Q. Are they being prepared for leadership?

A. They are asserting leadership, but the Asian churches need to learn from the West how you lost your young people so that we don’t lose them the same way!

Q. What are you doing now to try to forestall such a loss?

A. I am teaching that we should break up the church. By this I mean that we should encourage very small congregations, house churches, and so on, where people will spend time together opening the Word of God. Young people can enter into dialogue, show forth their love, and apply the Gospel in their daily lives with the encouragement of such small groups. They don’t get much of the Bible when they go to a big church, worship according to a ritual, and then hear a twenty-minute sermon on three or four texts. They need to do more exegetical thinking on the Word.

Q. This has implications for theological education, doesn’t it?

A. Yes. I’m not a great believer in the types of theological schools the Western world has built for us. Why should we always take this Oxford and Cambridge idea of learning when 80 per cent of Asia is still rural? Much of what is taught in the seminaries is applicable only in urban areas, in the big churches. I believe there should be a new pattern where we do six months of reading and thinking and then two or three months of practical work. Then the students would come back for a little more teaching. One mission decided to do this in Indonesia, but its board back in North America overruled the decision. Those people out there should be given more liberty to choose their own ways.

Q. Do you see any possibility that this will happen?

A. There have been several promising developments, including the founding of the Asian Missions Association and the Asian Theological Association. These associations are working to analyze the situation.

Q. With all the emphasis you put on indigenous training, are you suggesting that there is no room or no need for missionaries from outside the culture?

A. Far from it!

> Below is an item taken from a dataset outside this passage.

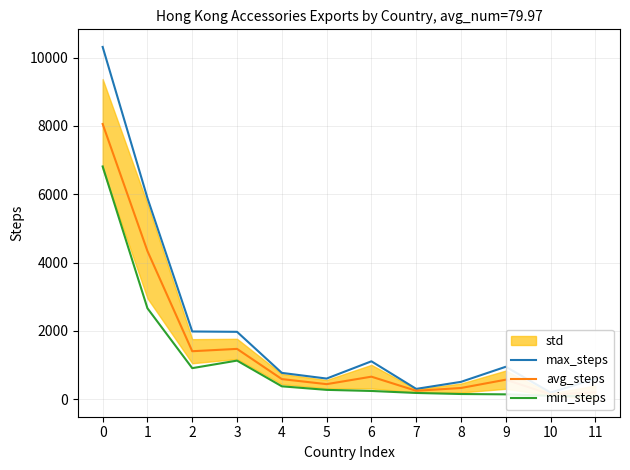

Is it true that avg_steps equals 2247.6 at 3?

False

So far Asia is only 2 per cent Christian. How dare we say we’ve done the job? We always need the fellowship and understanding. But CHRISTIANITY TODAY has reported repeatedly how the North American denominations have been declining in their support of missions. Surely something must be done to replace those workers who have been lost from the field. A missionary cannot separate himself from his culture, no matter how much he tries. This does not condemn him, but it must be recognized that an Indian can do a better job in India than a non-Indian. Still, Asia needs the help of Christians from overseas who will not come to plant their culture and who will try to understand ours. We especially need those who can train the nationals to work in their own countries.